There is no car access to any part of the park.
Fees and permits
There are no fees or permits anywhere within the park.
- 1 Port Alsworth Visitor Center (The visitor center is located midway up the eastern-most runway in Port Alsworth). Open in the summer only, the visitor center is located midway up the eastern-most runway in Port Alsworth. Speak with a ranger, receive assistance with any final trip planning needs, obtain free park brochures, purchase a souvenir at the Alaska Geographic bookstore, or watch free films about Dick Proenneke and other aspects of the park.
- 2 Lake Clark.
- 3 Iliamna Volcano. 10,016 feet tall and covered in glaciers, active Iliamna Volcano is a landmark that displays both fire and ice.

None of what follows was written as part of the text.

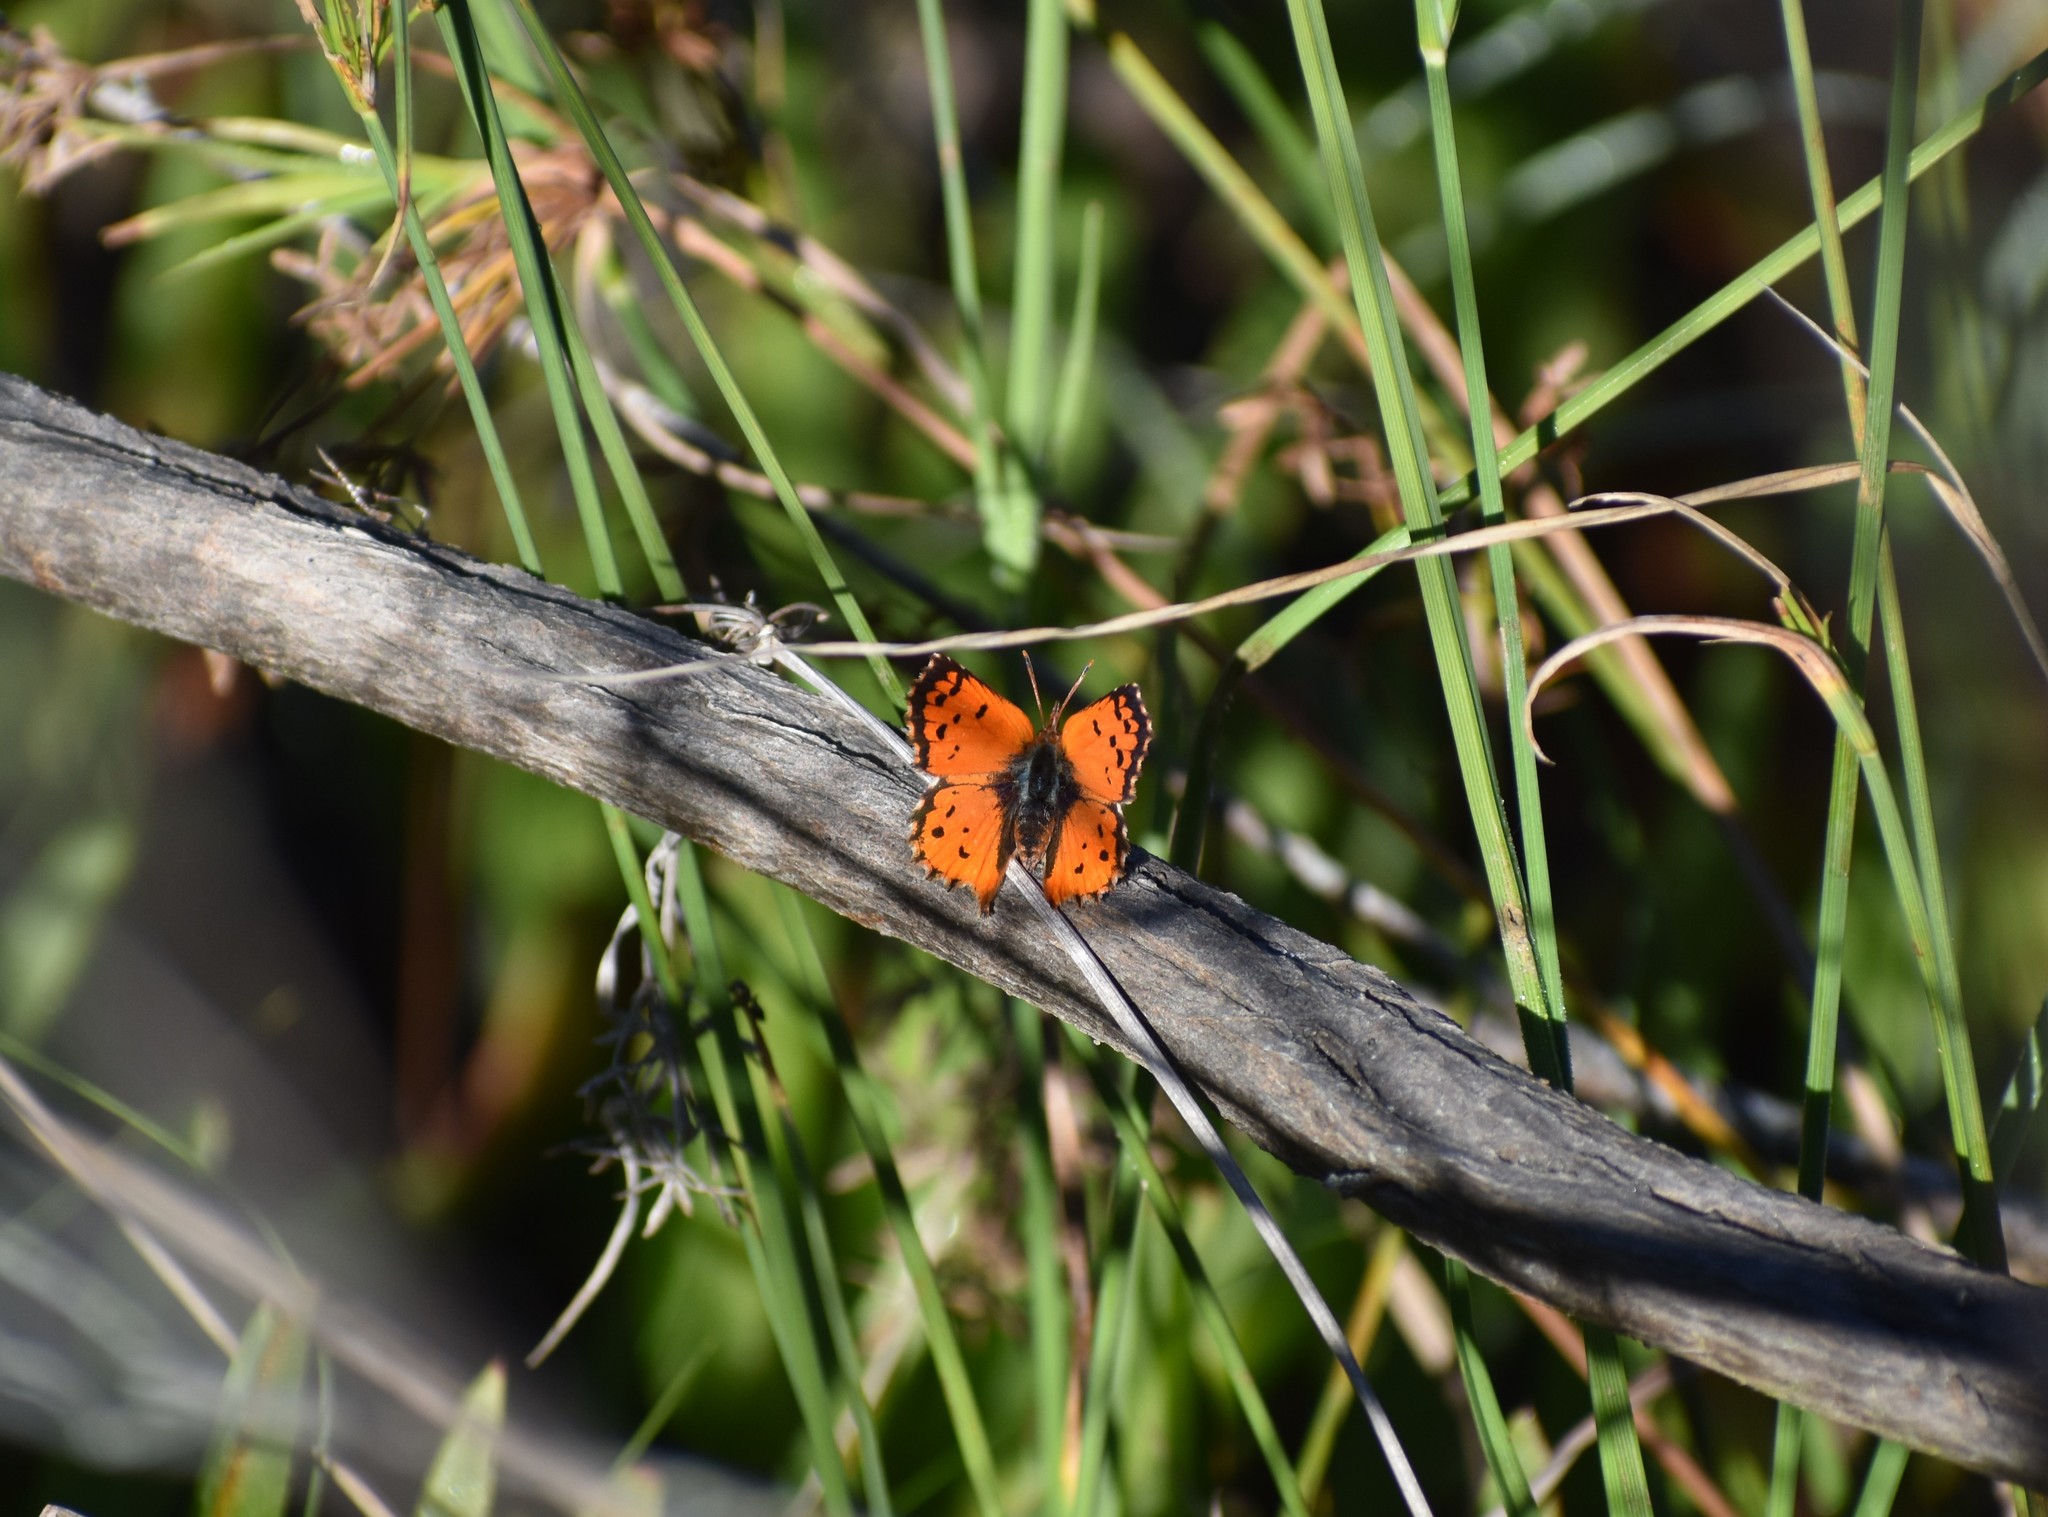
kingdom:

- 4 Redoubt Volcano. An active stratovolcano that rises 10,197 feet from nearby sea level. Ash fall during recent eruptions have disrupted air traffic and have fallen in southcentral Alaska communities including the state's largest city, Anchorage.
- 5 Richard L. Proenneke Cabin (Upper Twin Lake is northeast of Port Alsworth, and is not on the road system. The lake can be accessed by float plane from many locations or by boat from Lower Twin Lake.). Step into the home of one of Alaska's foremost wilderness icons, Richard L. Proenneke, who built his cabin by hand using his own clever innovations. Located on the south shore of Upper Twin Lake, Proenneke's wilderness home showcases his remarkable craftsmanship and reflects his unshakeable wilderness ethic.
- 1 Priest Rock Public Use Cabin (The cabin is 8 miles from Port Alsworth by boat or floatplane.). The Priest Rock Cabin sits on the north shore of Lake Clark, approxiately eight miles north of Port Alsworth. The cabin is perched above a small creek that runs into the lake. It commands a sublime view of Lake Clark's upper reaches, backed by mountains rising to 6,000 feet. It's an ideal place for kayaking, boating, fishing and wildlife viewing. The cabin was originally built and lived in by long-time Alaskan Allen Woodward of Anchorage who was a summer resident of Lake Clark from about 1950 to the early 2000s. The cabin is rustic and accomodates up to six people. It is equipped with a wood stove, table, chairs and a nearby outhouse. Sleeping accomodations include wooden bunks--three single beds and one queen bed. There is no electricity or running water at the cabin. Fresh water is available in the lake but must be treated. Available for stays of 1-5 days in the spring, summer and fall. Reservations must be made in advance through recreation.gov. $65 per night (2020 rates).
- 2 Joe Thompson Public Use Cabin (The cabin is 13 miles from Port Alsworth by boat or floatplane.). The Joe Thompson Cabin is a small two-room rehabilitated log cabin located on the north shore of Lake Clark, about 13 miles northeast of Port Alsworth. It stands in a semi-open clearing surrounded by a white spruce and white birch forest. A historic trail attached to the Thompson Historic District connected Joe Thompson to his last prospecting site approximately one and one half miles to the east. The cabin is rustic and accommodates up to three people. It is equipped with a wood stove, table, chairs and a nearby outhouse. Sleeping accommodations are wooden bunks (two twin beds, bring your own pads). There is no electricity or running water at the cabin. Fresh water is available in the lake but must be treated. Available for stays of 1-5 days in the spring, summer and fall. Reservations must be made in advance through recreation.gov. $65 per night (2020 rates).
Backcountry hikers are requested to fill out a free registration form, which can assist rangers in the event of a rescue.